"something for which electronics has no language"

"something for which electronics has no language"
Photo by CHUTTERSNAP / Unsplash

(citation: title phrase borrowed from Murray Bookchin's Utopia not futurism lecture, 1978)

Hello friends,

How are you this eclipse week? I am wrapping up a Creative writing through reading class I've been taking, and preparing for a short workshop I'm offering on Neurodiversity at work with a partner organization. The snow and ice are slowly melting away, and the sun is re-enchanting me as spring rolls around.


This week I wanted to share with you a poem I read at an open mic in November 2024 at the Draft Reading Series. It was an honour to read alongside this fabulous and diverse group of writers and poets. I received the video from the Draft team recently, I've linked to the timestamp when my reading starts, it's five minutes long!

Open mic at Draft Reading Series online, Nov 2024. Kadir reads at 46:00 mins

I leave you with links to my sources and inspirations for this poem, Dreaming an alternate past for the futurist manifesto:

I worked on this poem at a poetry class I took last year facilitated by Tyler Pennock at university of guelph continuing education. We read Billy Ray Belcourt’s blackout poem Treaty 8 in his collection NDN Coping Mechanisms in this class, which inspired this work where I erase parts of the incendiary manifesto of futurism to reveal another story, another possible reality.

I came across The Futurist Manifesto while flipping through magazines in my bookshelf feeling my way into a seed for a writing prompt. In an essay by Sarah Scott in Culturala magazine’s first print issue, Disappearance, I spotted it, and went down the wikipedia link rabbit hole and here we are!

The Futurist Manifesto, (Italian: Manifesto del Futurismo) was written by the Italian poet Filippo Tommaso Marinetti and published in 1909. Marinetti expresses an artistic philosophy called Futurism that was a rejection of the past and a celebration of speed, machinery, violence, youth and industry. It also advocated for the modernization and cultural rejuvenation of Italy.

As I delved into Futurism and read the Manifesto, I was struck by the emphasis and passion for industrialization, speed, growth, with a simultaneous disdain for the past, and a desire to dominate the earth — All forces we deal with in this settler colonial late stage capitalist dystopia we are in, then and now, over a century later. It told me a story of the power of art and poetry to move people into action, and the great responsibility that comes with it.

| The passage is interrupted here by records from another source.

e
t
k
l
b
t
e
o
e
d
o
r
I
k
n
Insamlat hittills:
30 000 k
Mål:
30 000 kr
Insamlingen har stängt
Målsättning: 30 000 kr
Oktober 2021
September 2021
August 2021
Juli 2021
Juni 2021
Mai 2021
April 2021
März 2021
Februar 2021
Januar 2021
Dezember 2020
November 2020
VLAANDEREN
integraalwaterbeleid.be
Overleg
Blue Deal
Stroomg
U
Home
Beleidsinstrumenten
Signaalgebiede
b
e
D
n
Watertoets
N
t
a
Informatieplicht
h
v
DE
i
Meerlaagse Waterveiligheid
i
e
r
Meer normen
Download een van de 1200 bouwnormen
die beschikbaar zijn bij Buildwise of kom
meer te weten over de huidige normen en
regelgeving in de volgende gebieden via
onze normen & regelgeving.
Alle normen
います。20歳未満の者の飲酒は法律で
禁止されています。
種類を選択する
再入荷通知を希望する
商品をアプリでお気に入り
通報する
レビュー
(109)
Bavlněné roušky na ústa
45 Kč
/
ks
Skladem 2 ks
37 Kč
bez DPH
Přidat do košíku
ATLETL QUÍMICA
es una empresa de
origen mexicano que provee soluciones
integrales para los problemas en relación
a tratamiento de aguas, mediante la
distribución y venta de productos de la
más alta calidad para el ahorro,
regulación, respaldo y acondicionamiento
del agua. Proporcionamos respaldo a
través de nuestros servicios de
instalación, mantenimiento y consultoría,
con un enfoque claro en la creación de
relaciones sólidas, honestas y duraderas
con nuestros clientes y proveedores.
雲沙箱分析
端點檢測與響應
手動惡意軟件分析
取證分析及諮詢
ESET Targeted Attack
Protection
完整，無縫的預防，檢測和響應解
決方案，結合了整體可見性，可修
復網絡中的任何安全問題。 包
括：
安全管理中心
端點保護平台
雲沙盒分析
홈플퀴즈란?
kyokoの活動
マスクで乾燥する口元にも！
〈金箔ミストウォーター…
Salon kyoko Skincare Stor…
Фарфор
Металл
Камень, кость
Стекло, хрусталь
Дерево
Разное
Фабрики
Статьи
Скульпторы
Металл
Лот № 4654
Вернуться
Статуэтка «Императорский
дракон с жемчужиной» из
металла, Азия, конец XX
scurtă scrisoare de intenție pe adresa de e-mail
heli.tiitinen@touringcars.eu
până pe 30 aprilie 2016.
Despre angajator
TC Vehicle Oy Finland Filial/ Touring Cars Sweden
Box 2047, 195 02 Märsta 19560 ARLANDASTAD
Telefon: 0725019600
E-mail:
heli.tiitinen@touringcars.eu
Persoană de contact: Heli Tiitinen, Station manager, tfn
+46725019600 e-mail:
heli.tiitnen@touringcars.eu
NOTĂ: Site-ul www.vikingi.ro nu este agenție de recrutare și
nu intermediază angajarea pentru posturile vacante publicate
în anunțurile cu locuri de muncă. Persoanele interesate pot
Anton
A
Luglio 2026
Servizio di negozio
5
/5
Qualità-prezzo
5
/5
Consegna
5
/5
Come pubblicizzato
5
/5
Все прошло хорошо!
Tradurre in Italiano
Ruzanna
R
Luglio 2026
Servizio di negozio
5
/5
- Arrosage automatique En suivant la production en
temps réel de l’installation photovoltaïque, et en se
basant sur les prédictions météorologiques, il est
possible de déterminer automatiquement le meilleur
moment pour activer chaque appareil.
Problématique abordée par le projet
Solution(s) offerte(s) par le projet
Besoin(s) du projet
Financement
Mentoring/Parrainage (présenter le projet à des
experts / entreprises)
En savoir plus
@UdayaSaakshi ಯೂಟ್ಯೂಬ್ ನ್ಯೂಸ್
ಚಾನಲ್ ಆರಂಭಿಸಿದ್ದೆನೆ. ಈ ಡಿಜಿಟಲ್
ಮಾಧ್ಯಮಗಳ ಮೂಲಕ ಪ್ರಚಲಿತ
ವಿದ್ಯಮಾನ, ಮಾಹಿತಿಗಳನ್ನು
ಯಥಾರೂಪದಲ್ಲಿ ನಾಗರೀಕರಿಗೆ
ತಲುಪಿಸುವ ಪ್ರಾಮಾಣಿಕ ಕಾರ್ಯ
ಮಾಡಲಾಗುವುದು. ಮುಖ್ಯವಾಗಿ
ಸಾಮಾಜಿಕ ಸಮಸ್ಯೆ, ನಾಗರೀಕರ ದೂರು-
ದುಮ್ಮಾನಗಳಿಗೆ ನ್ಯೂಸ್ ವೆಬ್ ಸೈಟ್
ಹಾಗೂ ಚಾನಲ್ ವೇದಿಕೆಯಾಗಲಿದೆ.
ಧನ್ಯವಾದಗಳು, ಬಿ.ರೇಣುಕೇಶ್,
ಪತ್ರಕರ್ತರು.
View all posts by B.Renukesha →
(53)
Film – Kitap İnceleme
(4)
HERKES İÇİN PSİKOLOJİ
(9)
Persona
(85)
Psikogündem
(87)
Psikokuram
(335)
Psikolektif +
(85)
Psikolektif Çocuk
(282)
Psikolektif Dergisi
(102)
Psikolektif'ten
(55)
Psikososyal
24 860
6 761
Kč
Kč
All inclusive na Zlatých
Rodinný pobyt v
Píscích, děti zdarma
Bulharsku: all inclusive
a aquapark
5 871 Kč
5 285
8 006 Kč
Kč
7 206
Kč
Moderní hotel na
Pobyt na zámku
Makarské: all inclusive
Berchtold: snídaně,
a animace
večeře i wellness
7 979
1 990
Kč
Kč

After I worked on this, I read this lecture Murray Bookchin gave, at the Toward Tomorrow Fair in Amherst, Massachusetts, on August 24, 1978, called "Utopia, not Futurism: Why doing the impossible is the most rational thing we can do". It was shared by Toi Smith in their newsletter series The Deepening. I love when my universe keeps bringing me back to themes that I have become recently obsessed with! I highly recommend reading the whole lecture, I love how he talks about the language we use that comes from the world of electronics:


We’re beginning to develop a language which has nothing whatever in common with ecology. It has a lot to do with electronics. We talk of input. ‘Give me your input. Plug in!’ [laughter] Well, I don’t ‘plug in’, I discuss [applause]. Machines ‘plug in’. Radar is the language that produced it and the military is the language that produced the words ‘plug in’.

‘Give me your input’. That is not what I want. I don’t want your output, I want you. I want to hear your words. I want to hear your language. I’m not engaged in ‘feedback’ with you [laughter], I’m engaged in a dialogue, a discussion. It isn’t your ‘feedback’ I want, I want your opinion. I want to know what you think. I don’t want to have a circuit plugged into me where I can get your ‘feedback’ and you can get my ‘input’. [laughter]

...

Please, I’m making a plea here, and if you think I’m talking about language, I think you would be wrong. I’m not talking about language, I’m talking about sensibility. A plant does not have ‘input’ or ‘output’. It does something for which electronics has absolutely no language—it grows! It grows! [applause]. And let me tell you another thing, it not only grows, it does more than change; it develops.